Copy each line of the listing where the word "weight" can be found.
↓
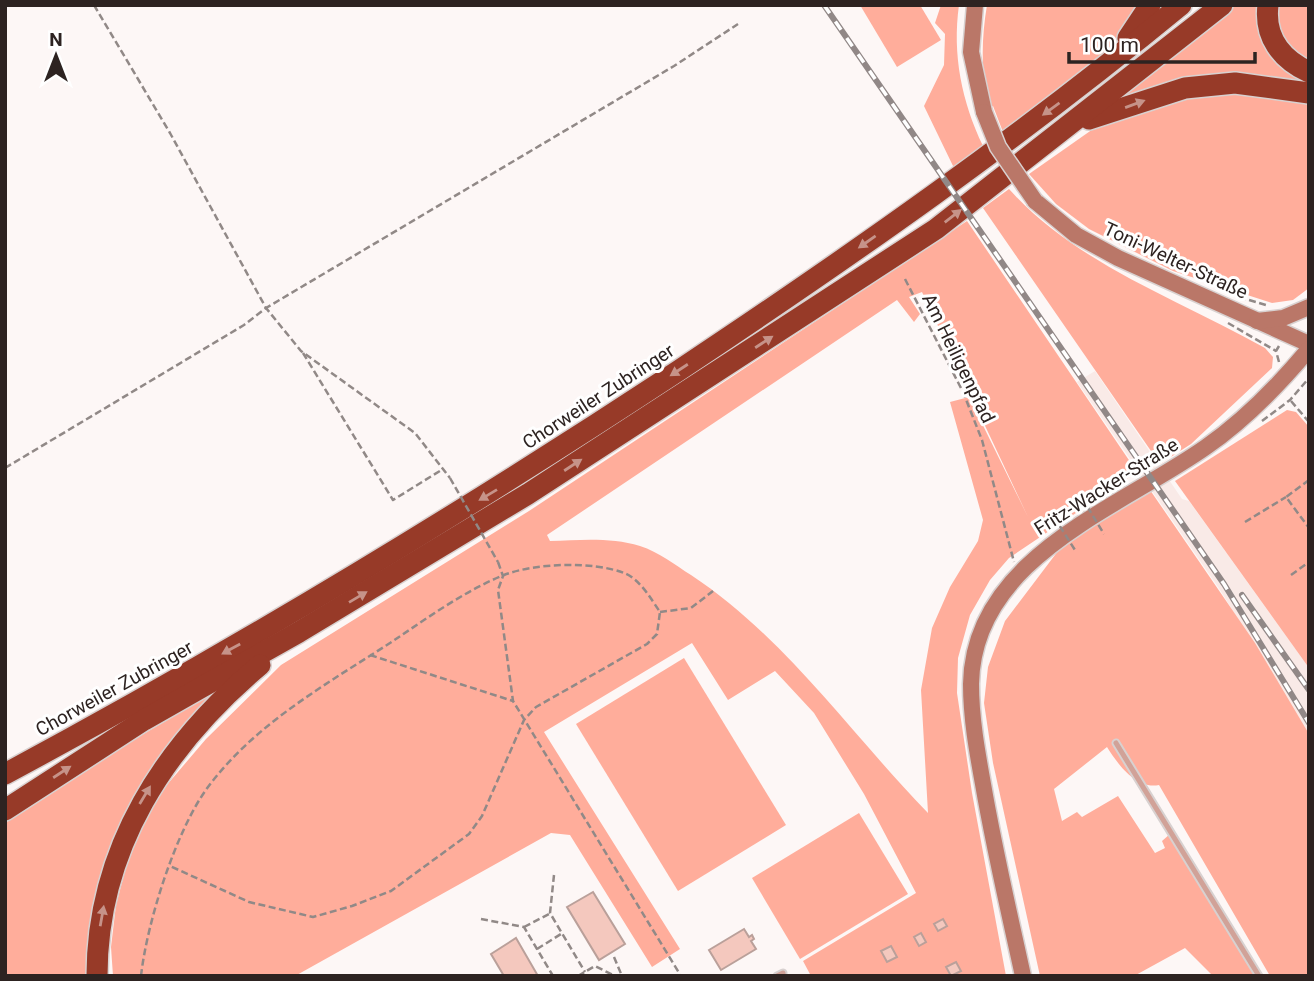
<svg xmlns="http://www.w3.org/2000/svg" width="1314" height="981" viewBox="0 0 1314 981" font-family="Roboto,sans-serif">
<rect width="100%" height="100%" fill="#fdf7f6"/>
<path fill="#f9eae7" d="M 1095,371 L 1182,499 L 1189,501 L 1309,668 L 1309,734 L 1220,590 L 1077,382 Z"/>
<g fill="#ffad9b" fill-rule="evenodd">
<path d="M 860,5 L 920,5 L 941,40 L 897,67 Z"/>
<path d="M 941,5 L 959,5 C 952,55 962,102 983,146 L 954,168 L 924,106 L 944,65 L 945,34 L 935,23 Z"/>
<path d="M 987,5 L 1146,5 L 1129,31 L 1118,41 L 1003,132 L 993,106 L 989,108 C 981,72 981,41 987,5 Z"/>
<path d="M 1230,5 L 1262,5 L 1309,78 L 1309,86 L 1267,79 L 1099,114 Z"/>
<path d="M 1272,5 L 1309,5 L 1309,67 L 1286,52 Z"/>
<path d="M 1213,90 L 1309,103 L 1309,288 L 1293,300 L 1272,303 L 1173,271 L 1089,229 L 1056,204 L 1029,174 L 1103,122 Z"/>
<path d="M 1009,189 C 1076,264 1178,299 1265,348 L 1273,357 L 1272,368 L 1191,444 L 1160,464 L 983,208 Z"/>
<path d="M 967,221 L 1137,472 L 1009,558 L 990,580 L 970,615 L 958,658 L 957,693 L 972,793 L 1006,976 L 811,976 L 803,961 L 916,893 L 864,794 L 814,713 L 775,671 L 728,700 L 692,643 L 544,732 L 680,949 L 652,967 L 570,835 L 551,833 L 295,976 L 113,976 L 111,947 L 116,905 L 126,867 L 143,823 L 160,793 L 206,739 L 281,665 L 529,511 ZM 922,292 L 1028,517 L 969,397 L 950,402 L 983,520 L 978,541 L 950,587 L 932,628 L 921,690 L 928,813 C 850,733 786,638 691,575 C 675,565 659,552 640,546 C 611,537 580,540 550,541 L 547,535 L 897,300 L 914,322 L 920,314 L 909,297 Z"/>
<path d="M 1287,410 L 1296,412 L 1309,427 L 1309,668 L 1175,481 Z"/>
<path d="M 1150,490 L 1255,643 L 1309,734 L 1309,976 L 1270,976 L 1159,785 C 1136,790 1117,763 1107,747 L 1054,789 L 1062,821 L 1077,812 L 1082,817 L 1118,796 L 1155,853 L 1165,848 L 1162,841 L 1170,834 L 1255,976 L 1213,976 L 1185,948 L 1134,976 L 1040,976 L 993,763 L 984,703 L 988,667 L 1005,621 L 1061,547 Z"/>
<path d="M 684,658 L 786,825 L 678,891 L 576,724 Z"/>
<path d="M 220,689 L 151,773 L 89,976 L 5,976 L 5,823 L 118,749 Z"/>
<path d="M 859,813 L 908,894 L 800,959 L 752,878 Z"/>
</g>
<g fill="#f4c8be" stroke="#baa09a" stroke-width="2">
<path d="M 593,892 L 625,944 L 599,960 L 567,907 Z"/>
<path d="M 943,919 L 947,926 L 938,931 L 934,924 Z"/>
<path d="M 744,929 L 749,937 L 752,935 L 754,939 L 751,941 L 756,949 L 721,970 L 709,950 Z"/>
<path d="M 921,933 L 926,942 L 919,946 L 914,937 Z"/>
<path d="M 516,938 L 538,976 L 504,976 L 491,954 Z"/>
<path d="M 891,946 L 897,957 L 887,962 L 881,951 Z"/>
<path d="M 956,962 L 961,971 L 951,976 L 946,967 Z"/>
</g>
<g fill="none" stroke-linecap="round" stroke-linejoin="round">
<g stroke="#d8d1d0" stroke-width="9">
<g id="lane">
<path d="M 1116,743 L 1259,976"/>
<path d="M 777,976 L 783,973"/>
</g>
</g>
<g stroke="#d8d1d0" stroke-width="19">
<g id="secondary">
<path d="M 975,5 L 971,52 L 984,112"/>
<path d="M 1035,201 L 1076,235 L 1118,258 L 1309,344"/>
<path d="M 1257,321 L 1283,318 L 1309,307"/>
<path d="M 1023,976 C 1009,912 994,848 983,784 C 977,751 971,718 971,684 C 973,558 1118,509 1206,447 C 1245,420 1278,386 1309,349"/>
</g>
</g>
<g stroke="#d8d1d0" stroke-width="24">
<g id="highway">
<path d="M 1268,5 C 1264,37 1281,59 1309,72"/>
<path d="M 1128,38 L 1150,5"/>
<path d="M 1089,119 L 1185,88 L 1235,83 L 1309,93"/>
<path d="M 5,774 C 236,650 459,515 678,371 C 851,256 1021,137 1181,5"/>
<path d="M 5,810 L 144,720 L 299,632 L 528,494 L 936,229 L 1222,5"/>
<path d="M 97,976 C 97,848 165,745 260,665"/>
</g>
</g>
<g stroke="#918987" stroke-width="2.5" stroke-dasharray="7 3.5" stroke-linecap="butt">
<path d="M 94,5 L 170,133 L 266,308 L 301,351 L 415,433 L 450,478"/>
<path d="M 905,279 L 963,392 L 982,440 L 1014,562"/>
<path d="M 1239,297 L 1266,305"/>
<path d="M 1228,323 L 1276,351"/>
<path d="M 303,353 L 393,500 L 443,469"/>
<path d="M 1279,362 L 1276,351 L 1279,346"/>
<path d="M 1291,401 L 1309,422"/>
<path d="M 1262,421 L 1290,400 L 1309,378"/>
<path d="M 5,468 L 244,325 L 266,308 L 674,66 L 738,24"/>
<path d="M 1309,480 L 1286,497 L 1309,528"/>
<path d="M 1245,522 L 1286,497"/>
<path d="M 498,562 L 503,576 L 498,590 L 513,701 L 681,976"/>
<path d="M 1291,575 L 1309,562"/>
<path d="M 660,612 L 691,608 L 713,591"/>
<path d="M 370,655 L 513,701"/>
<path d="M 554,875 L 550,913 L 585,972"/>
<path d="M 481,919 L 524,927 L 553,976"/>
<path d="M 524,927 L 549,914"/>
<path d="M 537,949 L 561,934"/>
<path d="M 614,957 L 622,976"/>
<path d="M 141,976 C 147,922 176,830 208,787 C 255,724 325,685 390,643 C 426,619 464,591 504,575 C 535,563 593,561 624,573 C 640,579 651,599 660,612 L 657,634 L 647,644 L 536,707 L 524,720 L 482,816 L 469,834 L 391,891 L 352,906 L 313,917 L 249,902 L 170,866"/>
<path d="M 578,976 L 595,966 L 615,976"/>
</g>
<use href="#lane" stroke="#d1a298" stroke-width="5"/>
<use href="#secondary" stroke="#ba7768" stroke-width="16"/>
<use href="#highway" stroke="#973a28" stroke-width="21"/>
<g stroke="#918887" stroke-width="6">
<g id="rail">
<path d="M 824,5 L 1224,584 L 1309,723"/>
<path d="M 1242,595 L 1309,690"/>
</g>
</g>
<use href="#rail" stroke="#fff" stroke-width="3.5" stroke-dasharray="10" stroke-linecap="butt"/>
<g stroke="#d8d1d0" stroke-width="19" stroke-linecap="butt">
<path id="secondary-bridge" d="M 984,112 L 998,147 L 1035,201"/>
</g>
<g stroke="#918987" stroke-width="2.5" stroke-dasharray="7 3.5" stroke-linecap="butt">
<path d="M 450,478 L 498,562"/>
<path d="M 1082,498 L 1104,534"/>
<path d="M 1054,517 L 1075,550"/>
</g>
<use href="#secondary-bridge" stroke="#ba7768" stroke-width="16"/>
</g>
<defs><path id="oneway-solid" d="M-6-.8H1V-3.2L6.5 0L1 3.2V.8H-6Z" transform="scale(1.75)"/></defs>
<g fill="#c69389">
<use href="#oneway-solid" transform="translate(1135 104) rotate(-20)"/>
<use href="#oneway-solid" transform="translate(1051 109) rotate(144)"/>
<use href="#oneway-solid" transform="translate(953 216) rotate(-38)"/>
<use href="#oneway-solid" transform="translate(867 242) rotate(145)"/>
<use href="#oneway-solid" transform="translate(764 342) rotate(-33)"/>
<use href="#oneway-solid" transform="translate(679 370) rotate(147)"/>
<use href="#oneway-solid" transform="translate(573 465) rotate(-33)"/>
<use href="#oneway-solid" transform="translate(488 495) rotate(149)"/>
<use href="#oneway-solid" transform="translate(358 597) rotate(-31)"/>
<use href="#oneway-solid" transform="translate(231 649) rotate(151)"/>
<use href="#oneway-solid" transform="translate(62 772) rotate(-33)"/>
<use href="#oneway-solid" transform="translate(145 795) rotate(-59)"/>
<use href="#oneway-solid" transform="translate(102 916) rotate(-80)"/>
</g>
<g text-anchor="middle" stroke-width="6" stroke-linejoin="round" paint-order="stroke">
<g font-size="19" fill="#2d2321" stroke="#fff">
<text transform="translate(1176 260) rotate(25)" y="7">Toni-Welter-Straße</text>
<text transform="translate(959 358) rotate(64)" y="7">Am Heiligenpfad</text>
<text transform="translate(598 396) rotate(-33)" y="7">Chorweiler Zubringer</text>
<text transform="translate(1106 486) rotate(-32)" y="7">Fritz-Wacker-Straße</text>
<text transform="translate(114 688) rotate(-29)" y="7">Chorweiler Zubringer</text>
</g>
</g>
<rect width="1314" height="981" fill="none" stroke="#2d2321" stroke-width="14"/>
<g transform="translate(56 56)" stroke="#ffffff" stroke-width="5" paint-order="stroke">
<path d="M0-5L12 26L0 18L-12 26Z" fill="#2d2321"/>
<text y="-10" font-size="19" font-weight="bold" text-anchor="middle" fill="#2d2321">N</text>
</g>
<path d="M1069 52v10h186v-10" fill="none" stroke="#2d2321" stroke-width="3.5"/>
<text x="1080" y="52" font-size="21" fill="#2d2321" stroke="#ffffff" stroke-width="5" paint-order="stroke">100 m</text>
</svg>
↑
↓
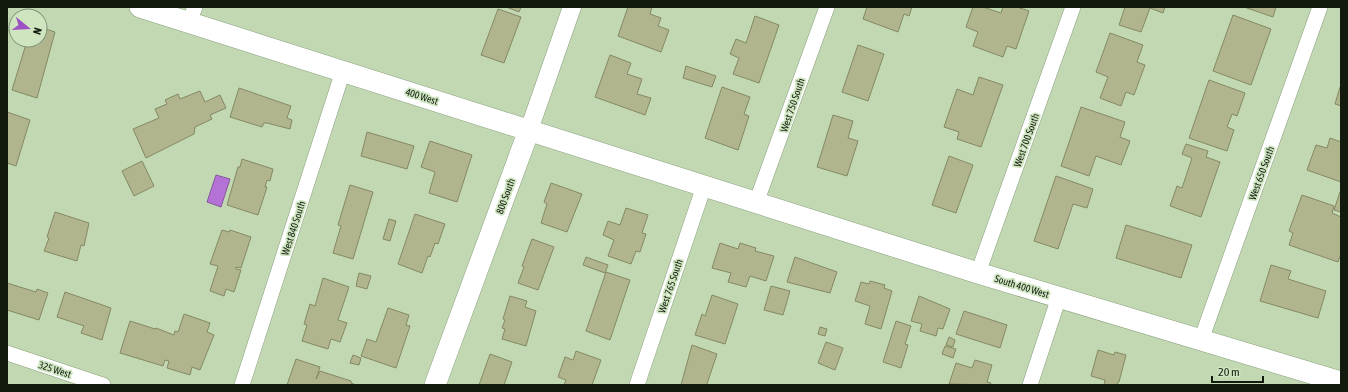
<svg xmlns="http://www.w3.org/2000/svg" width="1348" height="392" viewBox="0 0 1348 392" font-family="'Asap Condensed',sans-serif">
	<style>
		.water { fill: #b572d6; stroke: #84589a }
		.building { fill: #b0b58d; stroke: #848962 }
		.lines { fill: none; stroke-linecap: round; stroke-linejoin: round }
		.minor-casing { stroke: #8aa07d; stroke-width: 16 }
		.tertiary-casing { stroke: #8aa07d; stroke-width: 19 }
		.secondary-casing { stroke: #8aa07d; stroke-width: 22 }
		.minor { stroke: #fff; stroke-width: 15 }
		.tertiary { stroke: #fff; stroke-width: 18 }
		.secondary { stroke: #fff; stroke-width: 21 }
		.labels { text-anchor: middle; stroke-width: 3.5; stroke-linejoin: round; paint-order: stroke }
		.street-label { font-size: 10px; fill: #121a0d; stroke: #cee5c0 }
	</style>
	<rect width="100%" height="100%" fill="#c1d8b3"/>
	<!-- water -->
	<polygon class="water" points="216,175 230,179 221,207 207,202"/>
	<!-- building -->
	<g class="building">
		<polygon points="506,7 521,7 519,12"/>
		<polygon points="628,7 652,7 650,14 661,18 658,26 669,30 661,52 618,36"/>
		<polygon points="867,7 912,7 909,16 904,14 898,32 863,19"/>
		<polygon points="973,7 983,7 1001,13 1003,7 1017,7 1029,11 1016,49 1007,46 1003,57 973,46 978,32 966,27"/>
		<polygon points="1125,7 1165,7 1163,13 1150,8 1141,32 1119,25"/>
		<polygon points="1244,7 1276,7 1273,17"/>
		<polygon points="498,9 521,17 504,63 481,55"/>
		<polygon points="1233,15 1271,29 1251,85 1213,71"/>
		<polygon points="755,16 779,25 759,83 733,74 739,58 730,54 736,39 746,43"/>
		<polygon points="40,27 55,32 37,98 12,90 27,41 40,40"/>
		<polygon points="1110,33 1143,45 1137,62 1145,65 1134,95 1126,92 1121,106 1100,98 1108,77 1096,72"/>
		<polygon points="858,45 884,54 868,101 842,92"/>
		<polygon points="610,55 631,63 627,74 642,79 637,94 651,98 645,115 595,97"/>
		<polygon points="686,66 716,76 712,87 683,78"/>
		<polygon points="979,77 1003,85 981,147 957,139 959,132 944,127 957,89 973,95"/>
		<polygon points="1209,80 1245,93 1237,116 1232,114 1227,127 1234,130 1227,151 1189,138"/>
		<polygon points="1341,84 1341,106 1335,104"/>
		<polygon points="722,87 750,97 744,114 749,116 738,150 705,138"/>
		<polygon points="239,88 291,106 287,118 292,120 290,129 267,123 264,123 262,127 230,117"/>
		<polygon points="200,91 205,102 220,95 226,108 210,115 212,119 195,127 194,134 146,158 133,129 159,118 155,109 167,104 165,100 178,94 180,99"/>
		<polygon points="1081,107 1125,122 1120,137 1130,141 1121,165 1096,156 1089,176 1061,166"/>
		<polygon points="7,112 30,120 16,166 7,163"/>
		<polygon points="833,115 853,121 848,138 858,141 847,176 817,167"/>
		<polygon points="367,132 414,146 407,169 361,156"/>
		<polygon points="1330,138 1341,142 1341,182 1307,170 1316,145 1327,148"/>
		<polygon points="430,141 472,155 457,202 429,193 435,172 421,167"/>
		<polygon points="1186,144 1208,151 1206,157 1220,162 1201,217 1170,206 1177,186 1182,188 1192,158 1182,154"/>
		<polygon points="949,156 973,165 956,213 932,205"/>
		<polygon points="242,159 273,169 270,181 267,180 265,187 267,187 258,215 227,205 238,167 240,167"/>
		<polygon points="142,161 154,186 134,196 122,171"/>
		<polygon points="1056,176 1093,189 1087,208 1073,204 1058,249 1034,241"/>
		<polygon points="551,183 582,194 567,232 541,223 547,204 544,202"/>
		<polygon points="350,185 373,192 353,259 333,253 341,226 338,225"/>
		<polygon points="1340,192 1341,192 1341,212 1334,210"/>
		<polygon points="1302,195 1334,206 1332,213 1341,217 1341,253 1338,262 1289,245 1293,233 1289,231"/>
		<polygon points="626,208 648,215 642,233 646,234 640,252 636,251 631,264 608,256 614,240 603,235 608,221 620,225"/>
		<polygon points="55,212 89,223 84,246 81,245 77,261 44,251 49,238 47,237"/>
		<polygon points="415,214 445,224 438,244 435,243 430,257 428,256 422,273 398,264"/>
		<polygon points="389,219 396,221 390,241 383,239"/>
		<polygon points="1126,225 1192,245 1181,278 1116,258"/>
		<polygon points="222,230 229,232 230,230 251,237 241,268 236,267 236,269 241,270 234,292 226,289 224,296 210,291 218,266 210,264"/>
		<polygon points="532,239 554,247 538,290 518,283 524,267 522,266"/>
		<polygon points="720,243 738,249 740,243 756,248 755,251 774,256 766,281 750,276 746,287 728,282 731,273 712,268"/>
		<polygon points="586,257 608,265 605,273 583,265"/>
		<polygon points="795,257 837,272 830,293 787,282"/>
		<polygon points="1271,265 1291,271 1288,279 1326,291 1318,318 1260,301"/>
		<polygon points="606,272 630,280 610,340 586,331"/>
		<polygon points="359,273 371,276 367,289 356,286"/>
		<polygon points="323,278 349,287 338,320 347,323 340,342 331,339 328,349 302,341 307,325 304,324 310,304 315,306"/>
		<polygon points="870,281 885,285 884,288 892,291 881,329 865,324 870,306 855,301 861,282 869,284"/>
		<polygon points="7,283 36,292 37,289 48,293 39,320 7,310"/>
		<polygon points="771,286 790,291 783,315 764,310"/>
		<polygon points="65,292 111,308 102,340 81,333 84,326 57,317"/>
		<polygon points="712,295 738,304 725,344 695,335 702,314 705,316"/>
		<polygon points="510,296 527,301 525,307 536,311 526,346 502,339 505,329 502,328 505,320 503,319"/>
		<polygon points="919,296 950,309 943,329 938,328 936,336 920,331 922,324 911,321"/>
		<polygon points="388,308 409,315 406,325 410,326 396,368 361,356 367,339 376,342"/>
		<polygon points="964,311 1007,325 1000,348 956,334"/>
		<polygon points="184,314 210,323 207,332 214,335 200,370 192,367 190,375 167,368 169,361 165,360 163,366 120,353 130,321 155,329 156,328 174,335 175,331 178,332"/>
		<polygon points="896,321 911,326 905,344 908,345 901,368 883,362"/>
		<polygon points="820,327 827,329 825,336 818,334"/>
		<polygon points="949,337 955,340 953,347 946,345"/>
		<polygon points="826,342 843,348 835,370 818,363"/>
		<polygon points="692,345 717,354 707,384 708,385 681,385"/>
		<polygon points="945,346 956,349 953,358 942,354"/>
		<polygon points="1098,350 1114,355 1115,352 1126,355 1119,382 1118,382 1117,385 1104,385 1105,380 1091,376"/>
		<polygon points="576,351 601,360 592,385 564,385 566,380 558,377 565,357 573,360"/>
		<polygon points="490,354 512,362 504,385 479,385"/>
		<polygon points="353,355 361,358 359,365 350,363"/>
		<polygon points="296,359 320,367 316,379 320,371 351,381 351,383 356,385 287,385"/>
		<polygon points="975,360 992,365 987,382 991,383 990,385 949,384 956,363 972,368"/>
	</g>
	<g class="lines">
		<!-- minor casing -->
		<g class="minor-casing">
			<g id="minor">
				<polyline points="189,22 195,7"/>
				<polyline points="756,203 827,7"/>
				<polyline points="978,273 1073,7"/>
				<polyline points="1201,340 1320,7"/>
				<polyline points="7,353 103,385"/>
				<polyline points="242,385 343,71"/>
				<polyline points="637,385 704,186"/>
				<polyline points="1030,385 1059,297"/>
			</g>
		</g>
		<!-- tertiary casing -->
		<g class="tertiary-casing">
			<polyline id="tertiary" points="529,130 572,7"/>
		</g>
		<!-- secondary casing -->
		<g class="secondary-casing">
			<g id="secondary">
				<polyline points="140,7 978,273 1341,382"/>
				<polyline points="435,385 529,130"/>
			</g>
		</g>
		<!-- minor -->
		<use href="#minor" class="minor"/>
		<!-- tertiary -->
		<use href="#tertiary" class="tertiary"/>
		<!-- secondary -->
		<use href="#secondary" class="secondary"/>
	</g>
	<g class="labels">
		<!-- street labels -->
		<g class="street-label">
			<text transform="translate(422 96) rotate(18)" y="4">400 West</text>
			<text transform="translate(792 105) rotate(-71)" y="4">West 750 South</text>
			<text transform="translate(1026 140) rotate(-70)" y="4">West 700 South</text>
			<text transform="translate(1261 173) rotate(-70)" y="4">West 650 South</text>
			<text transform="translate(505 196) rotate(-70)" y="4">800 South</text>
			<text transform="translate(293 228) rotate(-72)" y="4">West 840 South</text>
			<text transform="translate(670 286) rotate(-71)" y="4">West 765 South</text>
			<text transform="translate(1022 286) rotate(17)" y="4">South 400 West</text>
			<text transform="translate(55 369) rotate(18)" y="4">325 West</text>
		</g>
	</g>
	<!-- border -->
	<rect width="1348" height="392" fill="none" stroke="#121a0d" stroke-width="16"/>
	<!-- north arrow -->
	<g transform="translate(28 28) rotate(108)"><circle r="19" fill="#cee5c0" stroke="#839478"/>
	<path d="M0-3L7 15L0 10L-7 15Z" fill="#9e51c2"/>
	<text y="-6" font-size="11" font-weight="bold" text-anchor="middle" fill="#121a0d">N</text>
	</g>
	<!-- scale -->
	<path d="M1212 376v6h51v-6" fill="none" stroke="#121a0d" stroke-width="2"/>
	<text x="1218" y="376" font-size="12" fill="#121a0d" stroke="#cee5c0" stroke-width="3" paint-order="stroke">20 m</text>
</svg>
↑
**Output of the exercise**
<text y="-10" font-size="19" font-weight="bold" text-anchor="middle" fill="#2d2321">N</text>
	<text y="-6" font-size="11" font-weight="bold" text-anchor="middle" fill="#121a0d">N</text>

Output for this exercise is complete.